Results and discussion

The time pressure group studied shorter than the standard group, while JOLs and recall did not differ between groups (Table 1). Figure 6 reveals curvilinear JOL-ST relations in both conditions. Notably, JOL-ST relations in the standard groups of Experiment 3 and Experiment 2 (see Fig. 5) were very similar despite differences in materials and populations.

Fig. 6
figure 6

The graphs show means of median study time (in seconds) for ten judgment of learning (JOL) levels (0–10, 11–20, …, 91–100) for the standard and time pressure groups in Experiment 3. Numbers near the graphs represent mean percentages of items per JOL level. Error bars represent one standard error of the mean.

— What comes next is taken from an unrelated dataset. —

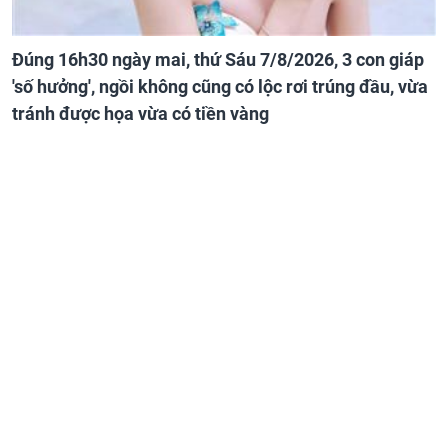
Đúng 16h30 ngày mai, thứ Sáu 7/8/2026, 3 con giáp
'số hưởng', ngồi không cũng có lộc rơi trúng đầu, vừa
tránh được họa vừa có tiền vàng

The table below the graphs presents means (and standard deviations) of recall performance (% correct)

As before, we regressed ST in each group on JOL and JOL2. Results revealed negative JOL-ST slopes and curvilinear JOL-ST relations in both groups (Table 2). Allowing for variance in slope and curvilinearity across participants did not improve model fit, χ2 standard < 1, χ2(2)time pressure = 3.14, p = .208. When testing for differences across groups, a significant condition × JOL interaction, t(3527) = 4.83, p < .001, demonstrated a reduced JOL-ST slope in the time pressure group. A significant condition × JOL2 interaction, t(3543) = 2.83, p = .005, demonstrated attenuated curvilinearity in the time pressure group. Bayesian analyses indicated positive evidence for attenuated curvilinearity under time pressure, posterior probability of the full model with condition interaction terms = .86.

ST for the two lowest JOL bins (Table 3) was shorter in the time pressure group than in the standard group, F(1, 52) = 18.42, p < .001, ηp 2 = .26. Neither the main effect of JOL bin, F < 1, nor the interaction, F(1, 52) = 2.56, p = .115, were significant.

In sum, time pressure reduced ST but not JOLs or recall. Decreased curvilinearity under time pressure and similar ST across items with low JOLs in both groups support the DCM but not the RPL.

General discussion

In this study, we addressed the puzzle of time allocation for the most challenging items in learning tasks. Our starting points were moderately negative correlations between JOL and ST that have been often reported in the literature (e.g., Ackerman, 2014; Koriat et al., 2006; Undorf & Erdfelder, 2013) and the less common finding of inverted U-shaped relations between JOL and ST (e.g., Metcalfe & Kornell, 2005).

We compared two models (RPL and DCM) that may account for curvilinear JOL-ST relations and make different predictions about how motivation affects curvilinearity. Three experiments revealed robust curvilinear JOL-ST relations. Neither increasing motivation to master a subset of items (Experiment 1) nor manipulating motivation between subjects (Experiment 2) affected curvilinearity. Severe time pressure decreased, but did not eliminate curvilinearity (Experiment 3). These findings are inconsistent with the predictions of the RPL. However, they are compatible with the DCM. Importantly, this was true both when the DCM predicted unchanged curvilinearity (Experiment 1 and Experiment 2) and differences in curvilinearity (Experiment 3).

Much research has shown that, compared with extrinsic cues such as motivation and the available time, intrinsic cues such as item difficulty have stronger effects on metacognition (e.g., Koriat, 1997; Rabinowitz, Ackerman, Craik, & Hinchley, 1982). Our finding of robust curvilinear JOL-ST relations suggests that item difficulty also determines the way of ST allocation. Easy items trigger bottom-up data-driven ST allocation that is governed by processing fluency. In contrast, challenging items trigger top-down strategic ST allocation that takes extrinsic cues into account.

Finally, our results nicely converge with findings from the metacognition of problem solving (Ackerman, 2014) and reveal previously unrecognized parallels between time allocation in memorizing and more complex problem-solving tasks. It remains to be seen whether curvilinearity in judgment-time relations can also inform theorizing about metacognition in other domains, such as decision making or problem solving (meta-reasoning; Ackerman & Thompson, 2015).